From this non-place we went a bit further east then turned south to Tombstone. It has a nice city building but the rest seems to be re-created stuff made to look like you would expect it to; it appears to be sort of a poorly-done Knott’s Berry Farm.

Almost without stopping, we goosed Charlotte down the road to a gorgeous little town called Bisbee. Actually, half of the town (the NE half) is like a little fairyland of houses but they all seem to be built on top of the former layer of fairy tale houses. Skinny, mostly one-way streets run up and down and across the steep canyon walls passing neat little cottages on postage stamp size lots. A couple of houses appear to have been built directly over the creek with some of the foundation on one side of the creek and the rest of the foundation across the creek.
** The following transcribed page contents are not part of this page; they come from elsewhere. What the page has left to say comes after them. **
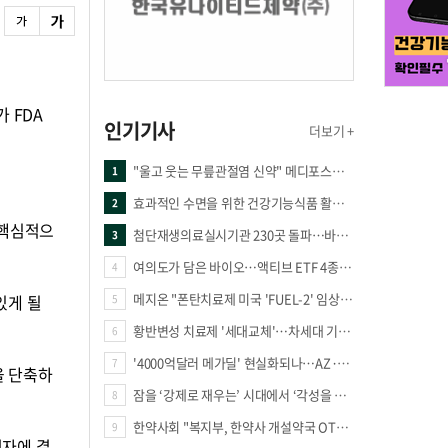
가 FDA
인기기사
더보기 +
"울고 웃는 무릎관절염 신약" 메디포스트·강스템·네이처셀 전진, 코오롱티슈진 반전 과제
1
효과적인 수면을 위한 건강기능식품 활용법
2
 핵심적으
첨단재생의료실시기관 230곳 돌파…바이오 새 시장 꿈틀
3
여의도가 담은 바이오…액티브 ETF 4종의 선택은
4
메지온 "폰탄치료제 미국 'FUEL-2' 임상 프로토콜 영국 승인"
있게 될
5
황반변성 치료제 '세대교체'…차세대 기전 경쟁 본격화
6
'4000억달러 메가딜' 현실화되나…AZ·BMS 합병설에 글로벌 제약업계 촉각
7
을 단축하
잠을 ‘강제로 재우는’ 시대에서 ‘각성을 낮추는’ 시대로
8
한약사회 "복지부, 한약사 개설약국 OTC 공급 방해 더는 방관 말아야"
9
전자에 결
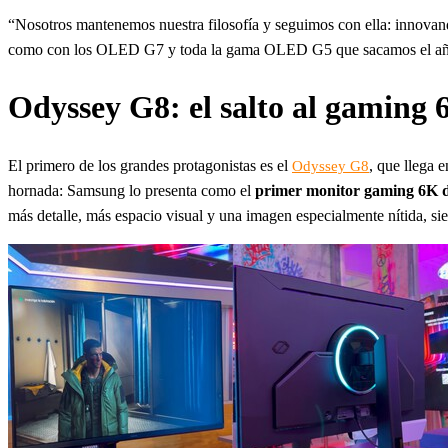
“Nosotros mantenemos nuestra filosofía y seguimos con ella: innovan
como con los OLED G7 y toda la gama OLED G5 que sacamos el año p
Odyssey G8: el salto al gaming
El primero de los grandes protagonistas es el
, que llega 
Odyssey G8
hornada: Samsung lo presenta como el
primer monitor gaming 6K de
más detalle, más espacio visual y una imagen especialmente nítida, si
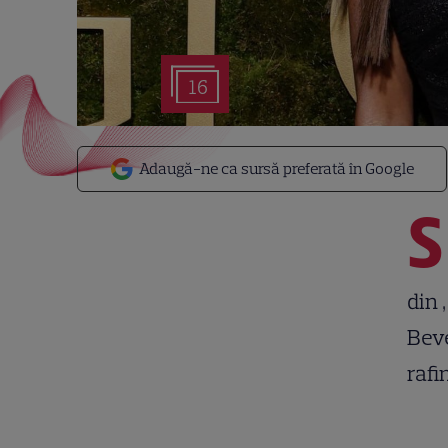
16
Adaugă-ne ca sursă preferată în Google
S
din 
Beve
rafi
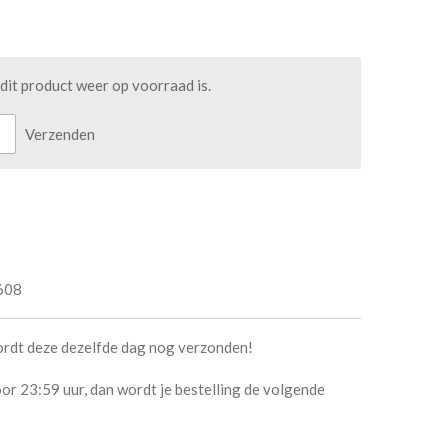
it product weer op voorraad is.
Verzenden
608
ordt deze dezelfde dag nog verzonden!
or 23:59 uur, dan wordt je bestelling de volgende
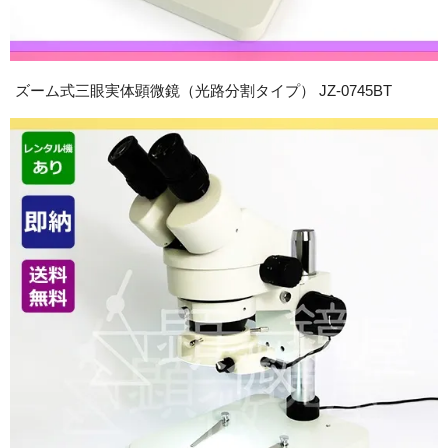
ズーム式三眼実体顕微鏡（光路分割タイプ） JZ-0745BT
I imagine it would be noisy when it is raining. Peggy and I went into a tiny museum on the skinny portion of the main drag and wouldn’t you know it, we spotted another two-headed cow (stuffed) but this one seems to have two faces on one head while the two-header in John Day, OR has two separate heads sort of merging into one set of shoulders. Of course we took pictures.
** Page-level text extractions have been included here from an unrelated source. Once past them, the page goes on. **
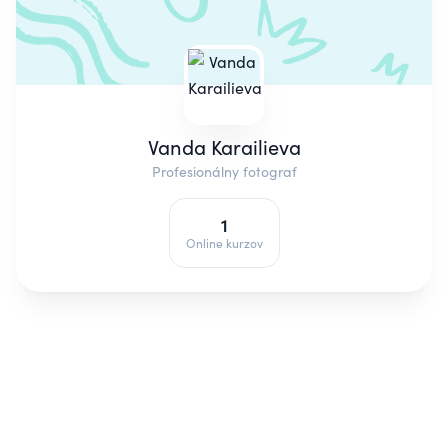
Vanda Karailieva
Profesionálny fotograf
1
Online kurzov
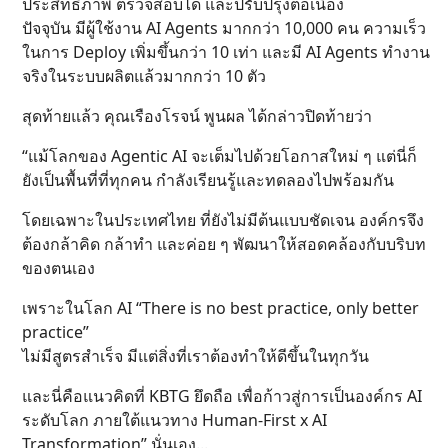
ประสิทธิภาพ ตรวจสอบได้ และปรับปรุงต่อเนื่อง
ปัจจุบัน มีผู้ใช้งาน AI Agents มากกว่า 10,000 คน ความเร็ว
ในการ Deploy เพิ่มขึ้นกว่า 10 เท่า และมี AI Agents ทำงาน
จริงในระบบผลิตแล้วมากกว่า 10 ตัว
สุดท้ายแล้ว คุณเรืองโรจน์ พูนผล ได้กล่าวปิดท้ายว่า
“แม้โลกของ Agentic AI จะเต็มไปด้วยโอกาสใหม่ ๆ แต่นี่ก็
ยังเป็นพื้นที่ที่ทุกคน กำลังเรียนรู้และทดลองไปพร้อมกัน
โดยเฉพาะในประเทศไทย ที่ยังไม่มีต้นแบบชัดเจน องค์กรจึง
ต้องกล้าคิด กล้าทำ และค่อย ๆ พัฒนาให้สอดคล้องกับบริบท
ของตนเอง
เพราะในโลก AI “There is no best practice, only better
practice”
ไม่มีสูตรสำเร็จ มีแต่สิ่งที่เราต้องทำให้ดีขึ้นในทุกวัน
และนี่คือแนวคิดที่ KBTG ยึดถือ เพื่อก้าวสู่การเป็นองค์กร AI
ระดับโลก ภายใต้แนวทาง Human-First x AI
Transformation” นั่นเอง...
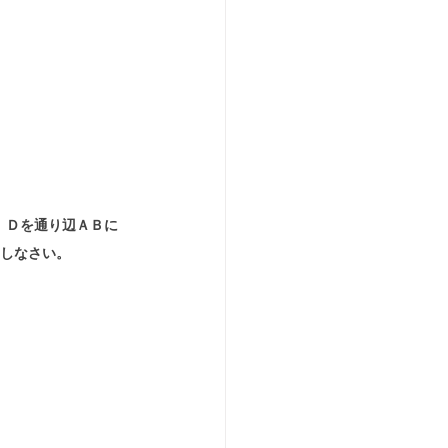
、Ｄを通り辺ＡＢに
明しなさい。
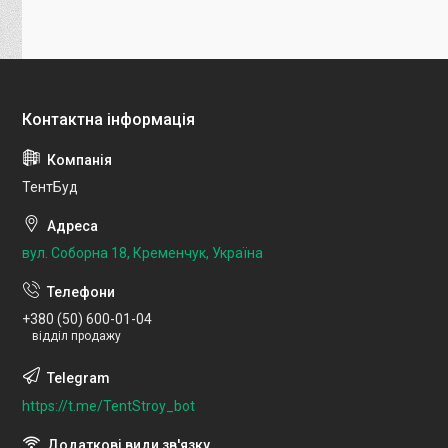
ТентБуд
вул. Соборна 18, Кременчук, Україна
+380 (50) 600-01-04
відділ продажу
https://t.me/TentStroy_bot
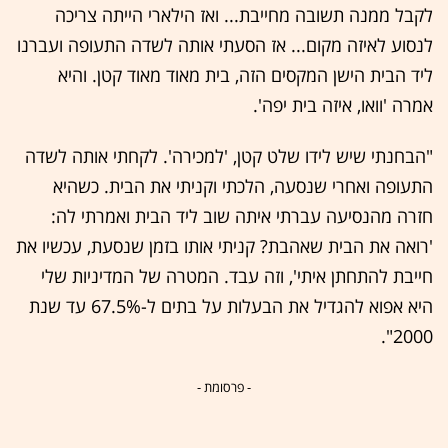
לקבל ממנה תשובה מחייבת... ואז הילארי הייתה צריכה
לנסוע לאיזה מקום... אז הסעתי אותה לשדה התעופה ועברנו
ליד הבית הישן המקסים הזה, בית מאוד מאוד קטן. והיא
אמרה 'וואו, איזה בית יפה'.
"הבחנתי שיש לידו שלט קטן, 'למכירה'. לקחתי אותה לשדה
התעופה ואחרי שנסעה, הלכתי וקניתי את הבית. כשהיא
חזרה מהנסיעה עברתי איתה שוב ליד הבית ואמרתי לה:
'רואה את הבית שאהבת? קניתי אותו בזמן שנסעת, עכשיו את
חייבת להתחתן איתי', וזה עבד. המטרה של המדיניות שלי
היא אפוא להגדיל את הבעלות על בתים ל-67.5% עד שנת
2000".
- פרסומת -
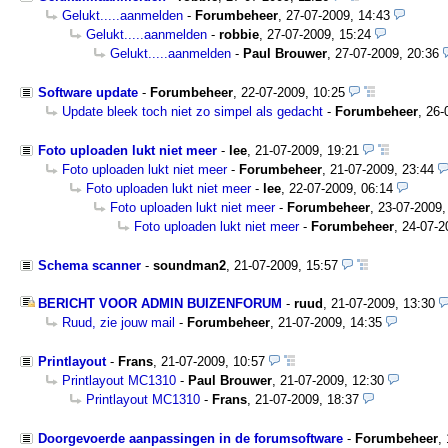
Gelukt.....aanmelden
-
Forumbeheer
,
27-07-2009, 14:43
Gelukt.....aanmelden
-
robbie
,
27-07-2009, 15:24
Gelukt.....aanmelden
-
Paul Brouwer
,
27-07-2009, 20:36
Software update
-
Forumbeheer
,
22-07-2009, 10:25
Update bleek toch niet zo simpel als gedacht
-
Forumbeheer
,
26-
Foto uploaden lukt niet meer
-
lee
,
21-07-2009, 19:21
Foto uploaden lukt niet meer
-
Forumbeheer
,
21-07-2009, 23:44
Foto uploaden lukt niet meer
-
lee
,
22-07-2009, 06:14
Foto uploaden lukt niet meer
-
Forumbeheer
,
23-07-2009,
Foto uploaden lukt niet meer
-
Forumbeheer
,
24-07-2
Schema scanner
-
soundman2
,
21-07-2009, 15:57
BERICHT VOOR ADMIN BUIZENFORUM
-
ruud
,
21-07-2009, 13:30
Ruud, zie jouw mail
-
Forumbeheer
,
21-07-2009, 14:35
Printlayout
-
Frans
,
21-07-2009, 10:57
Printlayout MC1310
-
Paul Brouwer
,
21-07-2009, 12:30
Printlayout MC1310
-
Frans
,
21-07-2009, 18:37
Doorgevoerde aanpassingen in de forumsoftware
-
Forumbeheer
,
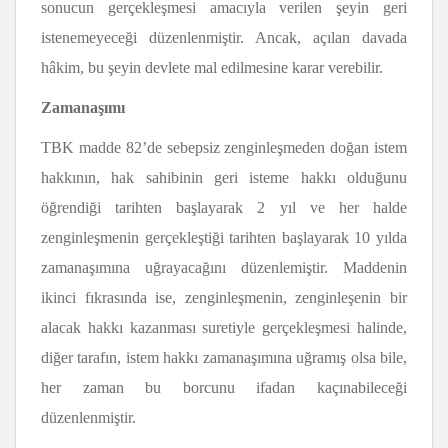
sonucun gerçekleşmesi amacıyla verilen şeyin geri
istenemeyeceği düzenlenmiştir. Ancak, açılan davada
hâkim, bu şeyin devlete mal edilmesine karar verebilir.
Zamanaşımı
TBK madde 82’de sebepsiz zenginleşmeden doğan istem
hakkının, hak sahibinin geri isteme hakkı olduğunu
öğrendiği tarihten başlayarak 2 yıl ve her halde
zenginleşmenin gerçekleştiği tarihten başlayarak 10 yılda
zamanaşımına uğrayacağını düzenlemiştir. Maddenin
ikinci fıkrasında ise, zenginleşmenin, zenginleşenin bir
alacak hakkı kazanması suretiyle gerçekleşmesi halinde,
diğer tarafın, istem hakkı zamanaşımına uğramış olsa bile,
her zaman bu borcunu ifadan kaçınabileceği
düzenlenmiştir.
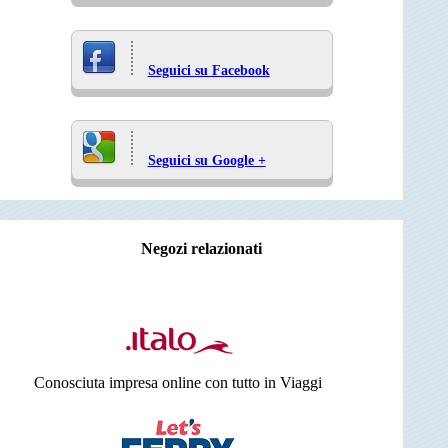
Seguici su Facebook
Seguici su Google +
Negozi relazionati
Conosciuta impresa online con tutto in Viaggi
We drove out of what we thought was all of Bisbee going SW when we came across what seems to be a different town but it also claims to be Bisbee. This Bisbee is quite ugly unless you are one of those folks who reveres shacks and deserted dwellings.

We continued westbound until we passed Coronado Monument again. You can see the border fence running through the adjacent river valley and it is hideous but impractical. What a pork project. It would seem that the decision makers in Washington did not recognize that Mexicans are thoroughly versed in the use of ladders and capable, therefore, of easily scaling the fence almost without delay to their northward passage. We drove back up 92 and 90 to Quail Run.